Food is a good example of this as there is little nutritional benefit to
spending more than ~10$ / person / day at a grocery store. So to increase
profits you to convince people to buy food with little nutritional value which
produces over consumption (soda). Or you charge high prices for organic food
which might provide some benefit. Or you go for the convenience of a microwave
dinner. Finally, people buy apples based on what they can see not on how they
taste so there is a disconnect between actual value and preceved value. Which
is where advertising comes in you can't make a better tasting soda but you can
convince people to pay extra for your brand of soda.

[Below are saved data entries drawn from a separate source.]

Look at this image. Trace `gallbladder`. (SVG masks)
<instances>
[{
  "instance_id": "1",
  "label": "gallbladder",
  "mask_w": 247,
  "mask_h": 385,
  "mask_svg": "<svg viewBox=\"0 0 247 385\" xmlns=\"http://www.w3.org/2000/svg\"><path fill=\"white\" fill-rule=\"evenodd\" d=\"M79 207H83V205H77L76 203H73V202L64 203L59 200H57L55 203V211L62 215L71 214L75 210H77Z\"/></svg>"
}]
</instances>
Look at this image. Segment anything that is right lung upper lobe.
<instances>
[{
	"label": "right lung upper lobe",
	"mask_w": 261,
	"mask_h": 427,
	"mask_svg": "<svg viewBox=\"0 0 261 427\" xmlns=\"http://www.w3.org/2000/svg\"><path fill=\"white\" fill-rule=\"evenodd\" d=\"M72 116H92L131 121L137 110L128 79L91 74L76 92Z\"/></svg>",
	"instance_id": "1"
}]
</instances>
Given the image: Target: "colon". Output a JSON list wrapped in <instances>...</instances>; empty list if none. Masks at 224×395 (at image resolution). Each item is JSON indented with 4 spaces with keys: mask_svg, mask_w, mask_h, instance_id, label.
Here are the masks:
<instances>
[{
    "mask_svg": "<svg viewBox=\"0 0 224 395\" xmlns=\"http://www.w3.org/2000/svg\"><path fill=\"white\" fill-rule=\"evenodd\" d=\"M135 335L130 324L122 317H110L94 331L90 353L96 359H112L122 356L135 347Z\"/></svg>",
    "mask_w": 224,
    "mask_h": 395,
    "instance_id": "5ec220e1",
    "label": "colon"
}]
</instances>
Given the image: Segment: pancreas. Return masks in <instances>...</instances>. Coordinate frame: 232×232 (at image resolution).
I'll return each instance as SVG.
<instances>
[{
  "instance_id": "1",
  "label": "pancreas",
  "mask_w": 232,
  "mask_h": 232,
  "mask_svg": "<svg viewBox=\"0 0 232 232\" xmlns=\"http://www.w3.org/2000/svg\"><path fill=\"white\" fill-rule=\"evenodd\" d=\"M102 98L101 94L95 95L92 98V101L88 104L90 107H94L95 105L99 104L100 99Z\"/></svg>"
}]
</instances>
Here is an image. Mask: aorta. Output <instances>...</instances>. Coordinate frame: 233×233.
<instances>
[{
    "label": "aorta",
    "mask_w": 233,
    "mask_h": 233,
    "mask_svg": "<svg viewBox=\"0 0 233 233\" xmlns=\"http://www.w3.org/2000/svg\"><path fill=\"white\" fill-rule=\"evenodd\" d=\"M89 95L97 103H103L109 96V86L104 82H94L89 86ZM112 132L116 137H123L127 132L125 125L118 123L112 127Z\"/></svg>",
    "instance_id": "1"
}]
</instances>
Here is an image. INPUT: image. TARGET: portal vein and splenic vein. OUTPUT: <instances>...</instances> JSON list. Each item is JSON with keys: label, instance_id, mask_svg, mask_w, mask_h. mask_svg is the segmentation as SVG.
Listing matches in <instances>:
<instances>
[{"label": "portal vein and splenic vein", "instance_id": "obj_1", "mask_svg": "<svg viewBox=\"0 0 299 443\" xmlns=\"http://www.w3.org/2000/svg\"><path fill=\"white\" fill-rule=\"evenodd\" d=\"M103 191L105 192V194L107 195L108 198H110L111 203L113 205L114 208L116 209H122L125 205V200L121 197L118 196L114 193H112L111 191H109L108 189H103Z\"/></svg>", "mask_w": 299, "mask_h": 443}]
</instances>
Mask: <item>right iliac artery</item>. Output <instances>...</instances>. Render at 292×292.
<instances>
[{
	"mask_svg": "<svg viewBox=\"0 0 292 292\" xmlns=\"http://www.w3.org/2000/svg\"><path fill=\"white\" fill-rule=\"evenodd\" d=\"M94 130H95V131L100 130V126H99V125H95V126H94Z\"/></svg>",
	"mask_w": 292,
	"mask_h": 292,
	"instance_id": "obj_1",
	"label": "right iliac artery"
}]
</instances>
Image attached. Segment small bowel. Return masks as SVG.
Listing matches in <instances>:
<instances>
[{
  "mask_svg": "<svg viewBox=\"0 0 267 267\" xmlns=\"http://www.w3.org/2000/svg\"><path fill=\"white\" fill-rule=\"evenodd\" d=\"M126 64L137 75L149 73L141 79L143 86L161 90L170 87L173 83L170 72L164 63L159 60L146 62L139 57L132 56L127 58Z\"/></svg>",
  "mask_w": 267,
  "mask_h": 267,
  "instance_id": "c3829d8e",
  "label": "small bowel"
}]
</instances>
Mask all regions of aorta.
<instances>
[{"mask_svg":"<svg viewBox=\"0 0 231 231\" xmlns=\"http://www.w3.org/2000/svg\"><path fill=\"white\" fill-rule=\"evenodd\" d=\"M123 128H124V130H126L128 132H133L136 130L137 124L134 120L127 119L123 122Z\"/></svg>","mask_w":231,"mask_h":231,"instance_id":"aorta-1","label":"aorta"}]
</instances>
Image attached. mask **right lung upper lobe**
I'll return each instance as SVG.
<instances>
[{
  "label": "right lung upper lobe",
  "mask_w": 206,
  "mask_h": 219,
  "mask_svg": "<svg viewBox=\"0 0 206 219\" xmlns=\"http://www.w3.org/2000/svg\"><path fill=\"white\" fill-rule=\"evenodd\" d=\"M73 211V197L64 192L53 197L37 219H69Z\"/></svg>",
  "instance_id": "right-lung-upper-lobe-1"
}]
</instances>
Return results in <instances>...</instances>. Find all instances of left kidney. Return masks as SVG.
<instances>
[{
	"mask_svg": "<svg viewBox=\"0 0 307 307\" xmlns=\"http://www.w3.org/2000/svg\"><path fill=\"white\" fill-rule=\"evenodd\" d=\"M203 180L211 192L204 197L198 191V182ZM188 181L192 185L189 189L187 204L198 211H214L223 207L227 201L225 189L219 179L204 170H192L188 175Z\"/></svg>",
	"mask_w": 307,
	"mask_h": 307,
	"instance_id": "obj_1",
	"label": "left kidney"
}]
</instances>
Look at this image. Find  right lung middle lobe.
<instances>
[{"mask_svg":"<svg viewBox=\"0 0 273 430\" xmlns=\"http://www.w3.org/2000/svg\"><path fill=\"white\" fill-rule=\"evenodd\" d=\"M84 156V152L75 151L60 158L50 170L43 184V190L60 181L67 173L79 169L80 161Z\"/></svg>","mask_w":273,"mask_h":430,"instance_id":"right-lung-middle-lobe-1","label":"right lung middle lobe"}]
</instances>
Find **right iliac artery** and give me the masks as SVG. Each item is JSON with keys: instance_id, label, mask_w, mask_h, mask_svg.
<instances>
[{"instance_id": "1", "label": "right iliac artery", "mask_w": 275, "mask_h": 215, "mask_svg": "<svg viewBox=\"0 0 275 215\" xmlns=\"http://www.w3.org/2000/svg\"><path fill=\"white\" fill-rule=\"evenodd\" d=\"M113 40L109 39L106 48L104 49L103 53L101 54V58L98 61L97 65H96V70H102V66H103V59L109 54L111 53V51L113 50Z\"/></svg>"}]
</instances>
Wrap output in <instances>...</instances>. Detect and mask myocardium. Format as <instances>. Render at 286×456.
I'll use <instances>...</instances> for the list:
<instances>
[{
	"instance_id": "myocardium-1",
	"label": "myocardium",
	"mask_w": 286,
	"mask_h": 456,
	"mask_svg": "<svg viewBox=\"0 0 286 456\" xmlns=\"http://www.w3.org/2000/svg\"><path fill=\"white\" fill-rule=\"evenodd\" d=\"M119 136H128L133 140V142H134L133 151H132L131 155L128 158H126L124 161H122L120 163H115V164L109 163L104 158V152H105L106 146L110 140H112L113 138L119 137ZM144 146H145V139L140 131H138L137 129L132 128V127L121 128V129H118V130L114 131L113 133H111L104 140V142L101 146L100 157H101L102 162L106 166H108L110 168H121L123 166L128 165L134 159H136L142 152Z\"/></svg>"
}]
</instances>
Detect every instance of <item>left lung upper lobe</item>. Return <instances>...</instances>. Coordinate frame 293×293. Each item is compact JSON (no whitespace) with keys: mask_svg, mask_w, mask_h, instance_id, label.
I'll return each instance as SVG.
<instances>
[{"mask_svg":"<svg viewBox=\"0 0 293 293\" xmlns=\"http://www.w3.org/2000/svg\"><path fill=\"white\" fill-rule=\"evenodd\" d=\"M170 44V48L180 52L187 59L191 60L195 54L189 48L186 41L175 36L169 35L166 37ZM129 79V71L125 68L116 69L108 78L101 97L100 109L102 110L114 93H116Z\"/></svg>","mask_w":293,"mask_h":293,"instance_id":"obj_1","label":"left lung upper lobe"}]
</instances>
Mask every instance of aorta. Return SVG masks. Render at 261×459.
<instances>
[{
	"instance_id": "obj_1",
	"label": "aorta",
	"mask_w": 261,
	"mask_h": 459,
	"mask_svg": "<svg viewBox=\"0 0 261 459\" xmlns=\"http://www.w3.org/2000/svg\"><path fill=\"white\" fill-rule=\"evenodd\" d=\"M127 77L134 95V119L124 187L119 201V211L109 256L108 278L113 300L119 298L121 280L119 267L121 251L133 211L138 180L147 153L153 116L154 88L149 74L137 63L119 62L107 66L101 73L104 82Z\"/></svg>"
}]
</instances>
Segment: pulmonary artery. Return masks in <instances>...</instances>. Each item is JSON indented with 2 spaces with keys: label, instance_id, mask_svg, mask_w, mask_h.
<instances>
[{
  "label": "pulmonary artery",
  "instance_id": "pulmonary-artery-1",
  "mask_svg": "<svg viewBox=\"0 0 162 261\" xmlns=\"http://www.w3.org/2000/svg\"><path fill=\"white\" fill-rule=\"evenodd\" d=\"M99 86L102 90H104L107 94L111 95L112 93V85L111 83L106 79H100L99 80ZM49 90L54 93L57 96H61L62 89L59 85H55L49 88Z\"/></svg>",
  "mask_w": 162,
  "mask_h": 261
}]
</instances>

PS: Notice how none of these have anything to do with the basic function of
food.

------
grouchyOldGuy
I think most people have a strong inner desire to consume. This desire leads
not only to obesity, but to ever-increasing consumer debt as we purchase
things to fill our lives. I don't know what drives this desire, but it exists.
I struggle with it constantly. I am fat and have a house full of clutter--junk
I "needed" to have. Sometimes I win and suppress the desire to consume, but
all too often I succumb to it. No easy answer.

------
fbbwsa
this is phenomenal. i hate this blog in general, but this was a good post, and
i think it aptly describes America's consumption problem.

Americans consume for fun instead of necessity.

The "shopping as an outlet for women" idea has never made sense to me. It
seems to me that some people shop not even because they enjoy OWNING the items
they buy, but because they enjoy BUYING the items they buy.

Retail industry's dream come true.